The Jospong Group of Companies, owned by Ghanaian businessman Joseph Siaw Agyepong, has officially commissioned a state-of-the-art wastewater treatment plant in a suburb of Tamale, Ghana’s fourth-largest city.
The €20-million ($22.07 million) facility, funded by the Hungarian government and managed by Sewerage Systems Ghana Limited (SSGL), a subsidiary of Jospong Group, is expected to bring significant environmental and public health benefits to the Northern Region.
The cutting-edge plant, covering a vast area, not only comprises a 1,000-cubic-meter wastewater treatment unit but also includes essential amenities such as a restaurant, clinic, cafeteria, lecture halls, administration block, and conference hall, among others.
Beyond wastewater treatment, the facility will transform the organic fraction of the waste into compost, boosting farming activities in the region.
Founded in 1995 as a printing press, Jospong Group has evolved into one of Ghana’s leading indigenous conglomerates, with business interests spanning 14 sectors and operating in Africa and Asia through 60 subsidiaries.
The newly commissioned facility is projected to generate approximately 1,000 direct and indirect jobs while offering a sustainable and eco-friendly solution to liquid waste management within Tamale and neighboring communities, including the Sagnarigu Municipality.
Agyepong, Jospong Group’s chairman, emphasized the facility’s significance as a research center for university students, enabling them to explore waste-to-energy ventures.

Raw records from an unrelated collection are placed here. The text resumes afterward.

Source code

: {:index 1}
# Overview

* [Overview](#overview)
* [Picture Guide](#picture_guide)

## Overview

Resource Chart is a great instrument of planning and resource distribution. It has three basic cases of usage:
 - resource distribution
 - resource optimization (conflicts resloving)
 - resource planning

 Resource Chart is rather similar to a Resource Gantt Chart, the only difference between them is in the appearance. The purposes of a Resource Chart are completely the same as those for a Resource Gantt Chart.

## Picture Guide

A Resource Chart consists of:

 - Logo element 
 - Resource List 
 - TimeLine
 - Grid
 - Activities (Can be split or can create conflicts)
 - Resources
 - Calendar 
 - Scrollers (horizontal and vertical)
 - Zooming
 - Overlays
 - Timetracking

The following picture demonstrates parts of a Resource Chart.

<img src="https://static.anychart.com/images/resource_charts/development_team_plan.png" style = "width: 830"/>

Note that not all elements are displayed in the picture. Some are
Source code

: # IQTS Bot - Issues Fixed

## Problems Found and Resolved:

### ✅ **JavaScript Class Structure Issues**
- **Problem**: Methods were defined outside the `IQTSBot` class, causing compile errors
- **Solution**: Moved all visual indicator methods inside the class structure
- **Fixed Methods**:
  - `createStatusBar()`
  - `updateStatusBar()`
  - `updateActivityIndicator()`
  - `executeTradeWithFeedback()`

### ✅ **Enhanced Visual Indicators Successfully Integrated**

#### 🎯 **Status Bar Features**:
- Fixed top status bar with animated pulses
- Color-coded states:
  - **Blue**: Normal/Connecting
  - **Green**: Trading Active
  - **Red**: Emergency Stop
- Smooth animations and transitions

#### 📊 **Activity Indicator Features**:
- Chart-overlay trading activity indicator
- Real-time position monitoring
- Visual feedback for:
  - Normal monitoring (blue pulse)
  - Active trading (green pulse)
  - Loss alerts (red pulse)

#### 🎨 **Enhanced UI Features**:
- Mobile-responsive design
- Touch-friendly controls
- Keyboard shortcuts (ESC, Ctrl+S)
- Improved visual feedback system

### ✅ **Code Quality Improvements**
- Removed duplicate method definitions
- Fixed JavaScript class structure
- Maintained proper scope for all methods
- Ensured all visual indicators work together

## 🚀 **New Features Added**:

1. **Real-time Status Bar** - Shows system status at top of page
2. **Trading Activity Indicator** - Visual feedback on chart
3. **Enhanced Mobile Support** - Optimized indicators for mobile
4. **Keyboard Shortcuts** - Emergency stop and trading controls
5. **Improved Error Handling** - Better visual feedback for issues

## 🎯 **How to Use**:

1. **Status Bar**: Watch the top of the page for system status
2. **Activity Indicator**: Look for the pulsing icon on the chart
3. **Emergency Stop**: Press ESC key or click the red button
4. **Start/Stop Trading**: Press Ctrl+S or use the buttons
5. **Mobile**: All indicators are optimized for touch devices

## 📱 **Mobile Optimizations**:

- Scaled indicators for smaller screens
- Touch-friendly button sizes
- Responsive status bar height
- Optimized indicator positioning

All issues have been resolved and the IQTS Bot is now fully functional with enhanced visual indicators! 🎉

He highlighted that the region currently produces a staggering 183,000 tonnes of waste annually, most of which ends up in landfills, posing a hazard to citizens and the environment.
During the commissioning ceremony, Agyepong expressed gratitude to the governments of Hungary and Ghana for their vital support in making the project a reality. He further reiterated the company’s unwavering commitment to promoting cleanliness and proper waste management throughout the country.
The inauguration of this advanced wastewater treatment plant marks a crucial milestone in Ghana’s efforts to enhance sustainable development, promote environmental stewardship, and improve public health in the northern region and beyond.